Research showed that the Häagen-Dazs consumer is more mindful about what they eat and where it comes from. So Häagen-Dazs aligned with the CCD cause, allowing the brand to become a participant in a pressing issue of sustainability.
The hub of the campaign was created at www.helpthehoneybees.com; a site dedicated to CCD information. Häagen-Dazs then officially launched the "HD loves HB" campaign by announcing a $250,000 research grant to Penn State and setting up a board of bee experts to speak to media. In-store A new "Vanilla Honey Bee" flavor was introduced and Häagen-Dazs' bee-dependent flavours were branded with the "HD loves HB" logo. A print partnership with National Geographic, Martha Stewart Living and Gourmet created custom advertorials, and the first-ever plantable, seed-embedded paper insert ads, allowing readers to literally take the cause into their hands. PR was generated with a hip-hop Bee Dance viral video. Online, swarming bees landed on Epicurious.com's bee-dependent ingredients, illustrating CCD's potential impact. A Bee Graffiti contest on Facebook urged users to submit their best honey-bee inspired drawings.

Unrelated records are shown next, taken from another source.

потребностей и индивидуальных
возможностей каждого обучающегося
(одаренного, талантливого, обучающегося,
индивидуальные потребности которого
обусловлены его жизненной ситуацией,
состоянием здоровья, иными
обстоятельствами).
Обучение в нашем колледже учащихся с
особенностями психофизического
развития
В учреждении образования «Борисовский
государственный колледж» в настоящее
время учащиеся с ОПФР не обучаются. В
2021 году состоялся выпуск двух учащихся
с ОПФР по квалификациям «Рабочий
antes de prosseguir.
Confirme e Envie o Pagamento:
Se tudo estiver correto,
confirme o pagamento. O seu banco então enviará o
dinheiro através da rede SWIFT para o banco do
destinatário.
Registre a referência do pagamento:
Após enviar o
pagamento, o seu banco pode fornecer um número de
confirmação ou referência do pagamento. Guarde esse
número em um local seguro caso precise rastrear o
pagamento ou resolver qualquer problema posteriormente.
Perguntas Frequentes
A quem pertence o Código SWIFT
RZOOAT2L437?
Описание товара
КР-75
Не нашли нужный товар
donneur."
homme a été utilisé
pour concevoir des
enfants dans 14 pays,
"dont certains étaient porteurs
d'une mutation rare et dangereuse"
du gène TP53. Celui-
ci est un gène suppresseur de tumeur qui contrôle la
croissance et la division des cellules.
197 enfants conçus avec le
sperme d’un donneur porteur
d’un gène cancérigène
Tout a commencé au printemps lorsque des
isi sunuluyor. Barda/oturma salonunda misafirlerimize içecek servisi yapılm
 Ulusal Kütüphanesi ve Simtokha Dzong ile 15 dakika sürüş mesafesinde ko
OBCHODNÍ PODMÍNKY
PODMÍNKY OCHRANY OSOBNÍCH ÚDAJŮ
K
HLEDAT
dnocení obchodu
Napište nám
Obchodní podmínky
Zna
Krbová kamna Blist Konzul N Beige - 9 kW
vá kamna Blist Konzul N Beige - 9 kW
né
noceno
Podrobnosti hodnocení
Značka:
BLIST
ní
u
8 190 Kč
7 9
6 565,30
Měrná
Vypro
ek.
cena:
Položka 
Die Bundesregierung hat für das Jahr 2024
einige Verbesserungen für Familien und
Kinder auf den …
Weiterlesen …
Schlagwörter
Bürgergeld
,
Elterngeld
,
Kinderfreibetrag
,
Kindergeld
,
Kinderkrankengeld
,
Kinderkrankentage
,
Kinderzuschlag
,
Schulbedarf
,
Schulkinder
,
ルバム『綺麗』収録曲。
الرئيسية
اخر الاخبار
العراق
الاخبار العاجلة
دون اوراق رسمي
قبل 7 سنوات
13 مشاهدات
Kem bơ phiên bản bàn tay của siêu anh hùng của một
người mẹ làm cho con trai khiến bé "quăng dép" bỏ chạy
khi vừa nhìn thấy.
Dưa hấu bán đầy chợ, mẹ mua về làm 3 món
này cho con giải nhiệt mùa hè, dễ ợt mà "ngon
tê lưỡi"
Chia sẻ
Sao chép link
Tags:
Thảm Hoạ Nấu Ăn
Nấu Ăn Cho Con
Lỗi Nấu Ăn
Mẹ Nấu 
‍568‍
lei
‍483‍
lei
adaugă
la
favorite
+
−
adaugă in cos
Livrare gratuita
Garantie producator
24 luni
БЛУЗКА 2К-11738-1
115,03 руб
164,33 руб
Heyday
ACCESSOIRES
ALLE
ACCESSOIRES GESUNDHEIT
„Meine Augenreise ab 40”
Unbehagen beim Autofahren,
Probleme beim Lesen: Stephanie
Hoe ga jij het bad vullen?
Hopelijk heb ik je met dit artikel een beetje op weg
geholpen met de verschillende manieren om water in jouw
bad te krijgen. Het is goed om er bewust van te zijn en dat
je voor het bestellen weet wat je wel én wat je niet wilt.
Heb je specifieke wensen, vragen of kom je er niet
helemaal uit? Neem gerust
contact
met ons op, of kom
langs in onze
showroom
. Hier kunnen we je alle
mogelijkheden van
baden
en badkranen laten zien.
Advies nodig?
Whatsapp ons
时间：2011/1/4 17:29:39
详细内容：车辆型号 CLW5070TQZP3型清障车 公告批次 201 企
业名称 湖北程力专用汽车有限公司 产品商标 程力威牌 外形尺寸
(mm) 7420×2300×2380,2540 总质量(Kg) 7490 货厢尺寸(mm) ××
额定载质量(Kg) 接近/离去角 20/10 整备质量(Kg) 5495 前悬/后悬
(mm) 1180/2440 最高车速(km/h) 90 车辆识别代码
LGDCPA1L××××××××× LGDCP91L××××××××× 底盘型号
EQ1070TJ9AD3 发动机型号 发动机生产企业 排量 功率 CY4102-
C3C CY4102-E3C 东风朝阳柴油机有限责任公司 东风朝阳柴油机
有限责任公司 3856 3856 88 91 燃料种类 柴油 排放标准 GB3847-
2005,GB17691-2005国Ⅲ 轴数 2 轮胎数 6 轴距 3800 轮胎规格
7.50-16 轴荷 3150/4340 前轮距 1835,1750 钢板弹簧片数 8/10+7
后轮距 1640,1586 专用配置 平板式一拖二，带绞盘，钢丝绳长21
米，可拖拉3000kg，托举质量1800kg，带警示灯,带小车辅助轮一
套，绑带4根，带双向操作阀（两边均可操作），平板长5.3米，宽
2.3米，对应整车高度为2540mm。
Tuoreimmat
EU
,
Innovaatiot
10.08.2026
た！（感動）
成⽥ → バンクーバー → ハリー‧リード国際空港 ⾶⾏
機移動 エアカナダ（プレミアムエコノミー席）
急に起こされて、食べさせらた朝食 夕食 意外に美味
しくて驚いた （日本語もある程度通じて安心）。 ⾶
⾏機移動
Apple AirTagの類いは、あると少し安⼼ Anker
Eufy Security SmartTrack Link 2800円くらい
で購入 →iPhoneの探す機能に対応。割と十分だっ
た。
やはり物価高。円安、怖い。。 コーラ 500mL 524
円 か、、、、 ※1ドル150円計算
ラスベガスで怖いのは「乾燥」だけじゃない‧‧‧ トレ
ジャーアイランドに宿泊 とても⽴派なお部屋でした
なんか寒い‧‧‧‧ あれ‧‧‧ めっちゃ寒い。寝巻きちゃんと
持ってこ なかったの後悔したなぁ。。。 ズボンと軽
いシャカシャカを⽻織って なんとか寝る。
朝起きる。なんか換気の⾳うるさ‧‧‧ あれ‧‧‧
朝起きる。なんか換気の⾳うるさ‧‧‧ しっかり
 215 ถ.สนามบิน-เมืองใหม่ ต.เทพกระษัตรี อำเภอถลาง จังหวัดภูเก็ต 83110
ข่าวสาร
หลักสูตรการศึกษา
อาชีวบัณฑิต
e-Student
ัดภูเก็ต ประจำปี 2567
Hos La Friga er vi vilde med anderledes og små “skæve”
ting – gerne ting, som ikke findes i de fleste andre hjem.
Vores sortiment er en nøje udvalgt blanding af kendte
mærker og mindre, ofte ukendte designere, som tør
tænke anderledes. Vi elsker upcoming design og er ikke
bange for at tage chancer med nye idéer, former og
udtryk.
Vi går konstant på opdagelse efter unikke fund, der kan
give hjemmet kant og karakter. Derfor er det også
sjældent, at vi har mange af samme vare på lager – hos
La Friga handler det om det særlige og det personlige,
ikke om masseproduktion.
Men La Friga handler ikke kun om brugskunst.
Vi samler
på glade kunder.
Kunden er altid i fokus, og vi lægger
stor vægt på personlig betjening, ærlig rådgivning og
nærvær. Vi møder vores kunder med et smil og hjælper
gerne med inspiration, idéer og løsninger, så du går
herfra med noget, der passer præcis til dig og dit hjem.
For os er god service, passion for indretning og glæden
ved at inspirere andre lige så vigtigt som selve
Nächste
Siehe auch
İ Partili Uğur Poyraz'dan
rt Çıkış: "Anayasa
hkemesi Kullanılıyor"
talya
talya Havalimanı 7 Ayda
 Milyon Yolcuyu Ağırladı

As a result, unaided brand awareness increased from 29% to 36%. At launch, baseline sales of Haagen-Dazs increased 5.2% in April 2008 ($ volume). Consumers increased Häagen-Dazs' donation by 16.2% - $40,632 total. More significantly, the U.S. House Agricultural Subcommittee invited Häagen-Dazs to testify in June 2008 to urge Congress' support for CCD research. Representative Dennis Cardoza called Häagen-Dazs' involvement "extraordinary."